Proxmox VE 6.0-6 ZFS Replication issues/bug with 3 nodes


Aug 28, 2019

I've been tinkering with Proxmox since a few days and I'm trying to have a 3-node failover cluster.

I am running 3x Fujitsu RX300 S7 with the following specs:

- 2x Intel(R) Xeon(R) CPU E5-2620


- 8x SAS 300GB 2,5" with RAIDZ2

- 1x Dual 10GBit Card - Intel X520-DA2 / Fujitsu D2755 10GBit SFP+ PCIe NIC
(Broadcast Bond and Interconnected nodes for cluster and replication with DACs)

- 2x GBit Intel Onboard
- 2x GBit Intel PCIe
(Bonded as LACP to Ethernet Switch)

1x SAS2008 Controller flashed to IT-Mode with firmware version 19

RAIDZ2 built over 8 SAS-Drives with the guided initial Proxmox VE 6 Installer. All 3 pools are healthy. ZFS-ZED is additionally installed and is sending messages in case of a failure.

Proxmox is up-to-date (pveupdate && pveupgrade incl. reboot for kernel) and fencing is working with defaults - no hardware IPMI watchdogs are configured.

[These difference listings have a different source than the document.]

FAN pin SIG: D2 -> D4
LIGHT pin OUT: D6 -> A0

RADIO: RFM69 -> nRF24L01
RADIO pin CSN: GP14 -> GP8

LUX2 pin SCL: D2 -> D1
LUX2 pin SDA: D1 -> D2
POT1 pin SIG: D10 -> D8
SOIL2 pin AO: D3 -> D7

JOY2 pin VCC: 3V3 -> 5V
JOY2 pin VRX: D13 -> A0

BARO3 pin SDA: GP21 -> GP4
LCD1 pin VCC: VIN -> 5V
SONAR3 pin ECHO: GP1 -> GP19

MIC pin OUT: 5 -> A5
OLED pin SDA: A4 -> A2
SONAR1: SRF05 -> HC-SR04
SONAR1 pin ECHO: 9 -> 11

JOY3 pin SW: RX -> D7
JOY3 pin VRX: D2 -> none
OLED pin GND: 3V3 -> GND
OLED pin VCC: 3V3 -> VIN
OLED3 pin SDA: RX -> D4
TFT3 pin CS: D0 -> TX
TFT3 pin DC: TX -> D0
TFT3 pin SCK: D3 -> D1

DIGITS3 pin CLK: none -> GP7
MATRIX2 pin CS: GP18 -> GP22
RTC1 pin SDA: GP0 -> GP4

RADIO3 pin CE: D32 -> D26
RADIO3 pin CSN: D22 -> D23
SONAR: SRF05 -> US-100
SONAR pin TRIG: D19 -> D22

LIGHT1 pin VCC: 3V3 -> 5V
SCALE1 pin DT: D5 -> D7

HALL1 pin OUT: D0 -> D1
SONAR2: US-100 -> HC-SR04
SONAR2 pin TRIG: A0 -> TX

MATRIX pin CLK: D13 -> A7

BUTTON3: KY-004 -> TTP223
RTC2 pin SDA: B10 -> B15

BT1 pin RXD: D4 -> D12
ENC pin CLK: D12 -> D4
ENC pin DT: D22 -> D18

Fencing is working as expected.

Nodes are called: pve01, pve02, pve03.

Initially I have 2 test-VMs sitting on the local-zfs of pve01.
- win10-64-01.test ID 100 (Guest Tools installed with virtio-win-0.1.171.iso - including Network, SCSI, Serial, Guest Tools, Ballooning inkl. blnsrv.exe -i - ZFS Thin Provisioned, SCSI Disk, Default (No cache), Discard active)
- ubn-1804-64-01 ID 101 (Ubuntu 18.04 LTS - no special customization in terms of tools - - ZFS Thin Provisioned, SCSI Disk, Default (No cache))

Now to the problem:
I've set up 2 replica-jobs for each of the VMs, one going to pve02, one going to pve03.
Replica goes fine without any reported errors.
"zfs list | grep -e 100 -e 101"
shows the same size on all 3 nodes.

HA is configured as the following:


If I simulate failing the host pve01 by going to iRMC (out of band management console) and typing ifdown bond0 (2x 1Gbit LACP Trunk) && ifdown bond1 (10GBit Interconnect Broadcast bond) and shutting it down via iRMC after the watchdog is trying to reboot proxmox, the HA-Manager on pve02/pve03 seems to kick in after around 3,5 minutes and restarts both VMs on pve02.

After a while I restart pve01 and let it boot up completely.
The next step would be to let it re-replicate to pve01 and simulate a offline node pve02.

By now the replication jobs are somewhat in a bugged state:

root@pve02:~# tail /var/log/pve/replicate/100-1
2019-08-28 18:36:01 100-1: start replication job
2019-08-28 18:36:01 100-1: guest => VM 100, running => 2397745
2019-08-28 18:36:01 100-1: volumes => local-zfs:vm-100-disk-0
2019-08-28 18:36:03 100-1: freeze guest filesystem
2019-08-28 18:36:04 100-1: create snapshot '__replicate_100-1_1567010161__' on local-zfs:vm-100-disk-0
2019-08-28 18:36:04 100-1: thaw guest filesystem
2019-08-28 18:36:06 100-1: full sync 'local-zfs:vm-100-disk-0' (__replicate_100-1_1567010161__)
2019-08-28 18:36:08 100-1: delete previous replication snapshot '__replicate_100-1_1567010161__' on local-zfs:vm-100- disk-0
2019-08-28 18:36:08 100-1: end replication job with error: command 'set -o pipefail && pvesm export local-zfs:vm-100- disk-0 zfs - -with-snapshots 1 -snapshot __replicate_100-1_1567010161__' failed: exit code 1

Same thing for the other job, 100-0.

If I delete the ZFS disks "vm-100-disk-0" on pve01 and pve03, the replica starts to work again.
Is this expected behaviour?

Any ideas?

Thank you very much in advance!



I've read the wiki and this specific warning, this is why I've set the following HA-Profile:
View attachment 11593

as you can see, it's set to "nofailback" - so if pve01 comes back online again, it shouldn't be the more preffered node or not?

For replication logic "nofailback" does not make any difference: the node where the VM had been hosted originally remains the "more preferred" one regardless the HA settings.